━━ SOURCE MATERIAL
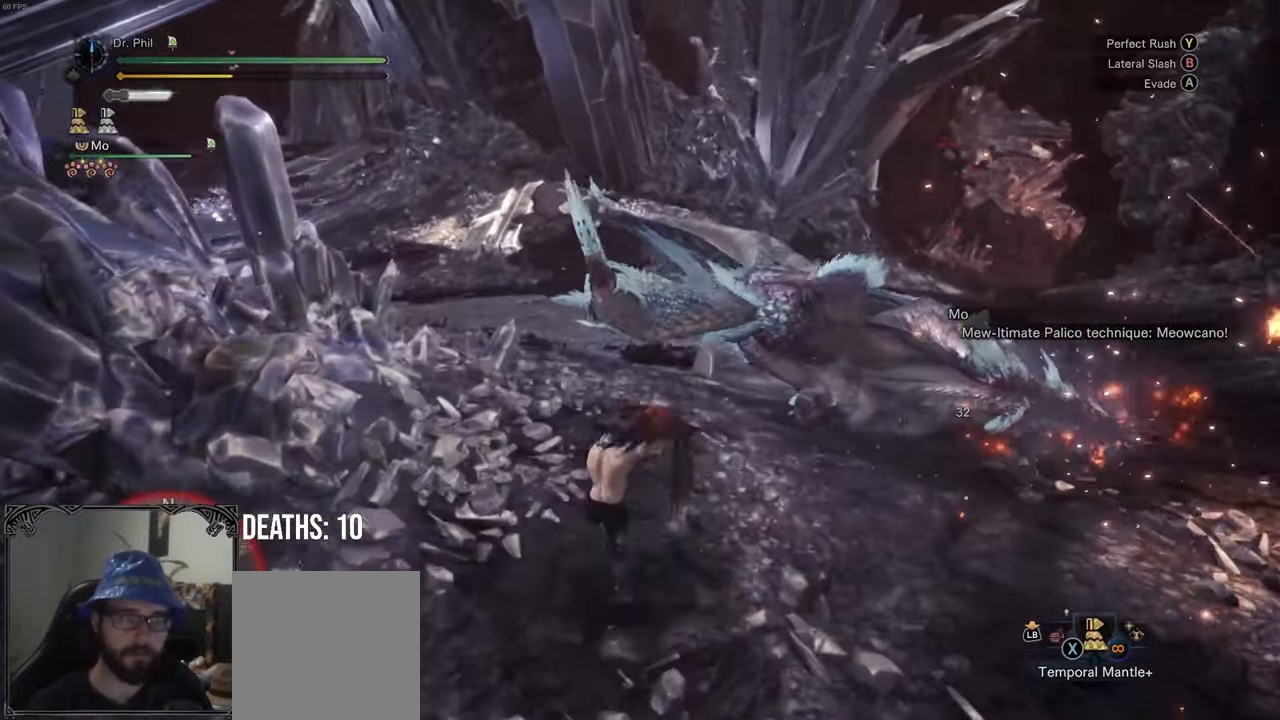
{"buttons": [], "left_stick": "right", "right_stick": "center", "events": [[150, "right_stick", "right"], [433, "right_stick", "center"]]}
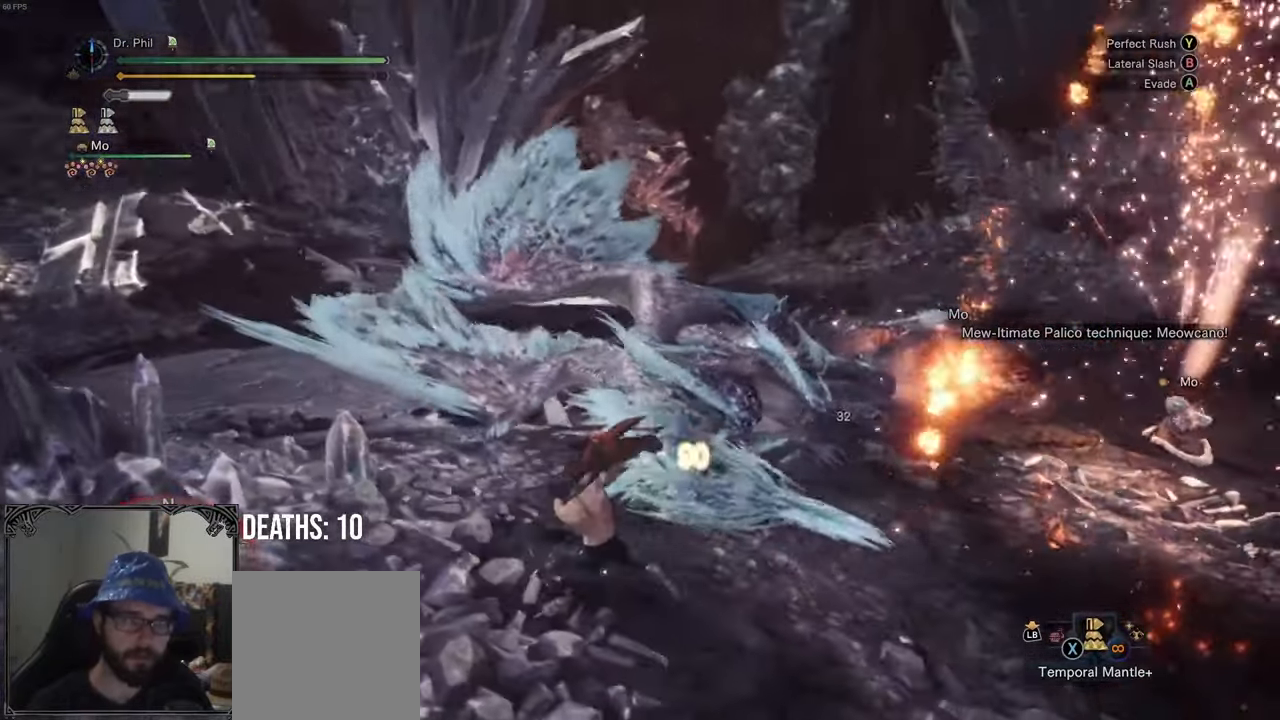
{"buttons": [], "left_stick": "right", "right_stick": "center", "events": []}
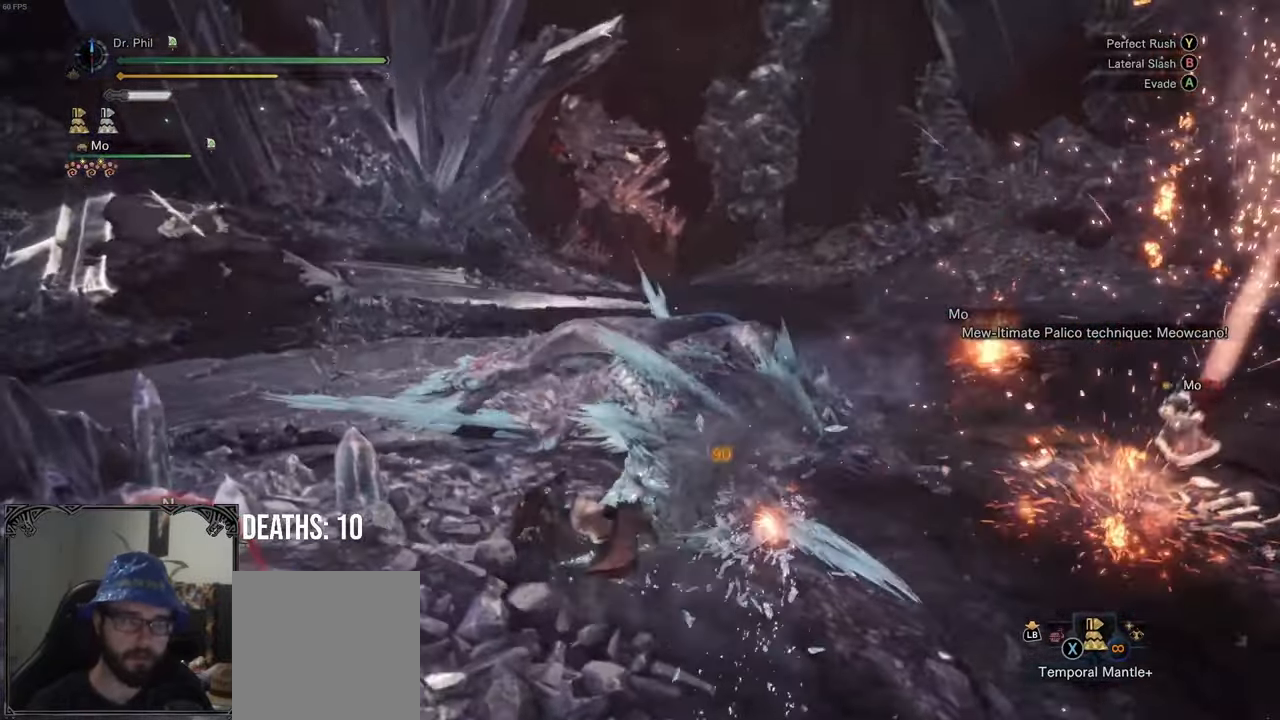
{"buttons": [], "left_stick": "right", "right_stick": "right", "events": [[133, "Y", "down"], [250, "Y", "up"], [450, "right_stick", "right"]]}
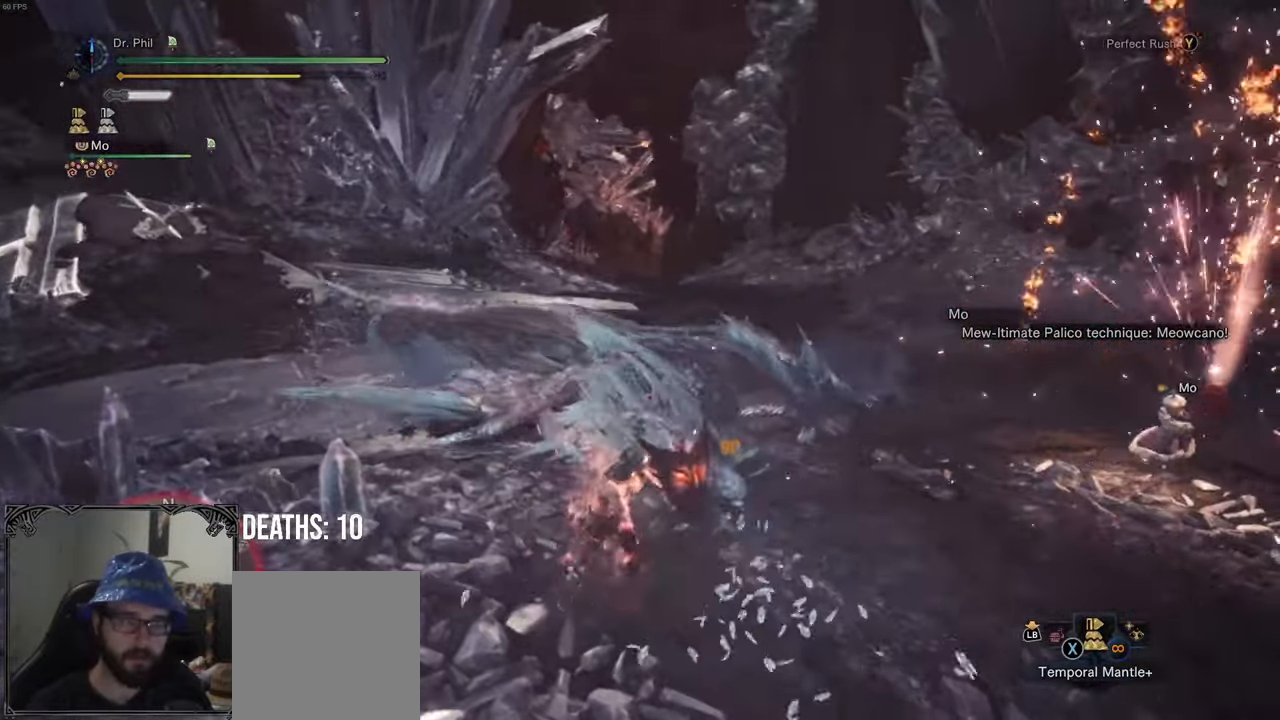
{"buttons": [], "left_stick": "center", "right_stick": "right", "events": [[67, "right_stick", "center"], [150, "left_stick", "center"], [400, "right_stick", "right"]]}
━━━━
> _ACTIVITY_
Repeat every line above exactly, but omit all images.

> _TASK RESPONSE_
{"buttons": [], "left_stick": "right", "right_stick": "center", "events": [[150, "right_stick", "right"], [433, "right_stick", "center"]]}
{"buttons": [], "left_stick": "right", "right_stick": "center", "events": []}
{"buttons": [], "left_stick": "right", "right_stick": "right", "events": [[133, "Y", "down"], [250, "Y", "up"], [450, "right_stick", "right"]]}
{"buttons": [], "left_stick": "center", "right_stick": "right", "events": [[67, "right_stick", "center"], [150, "left_stick", "center"], [400, "right_stick", "right"]]}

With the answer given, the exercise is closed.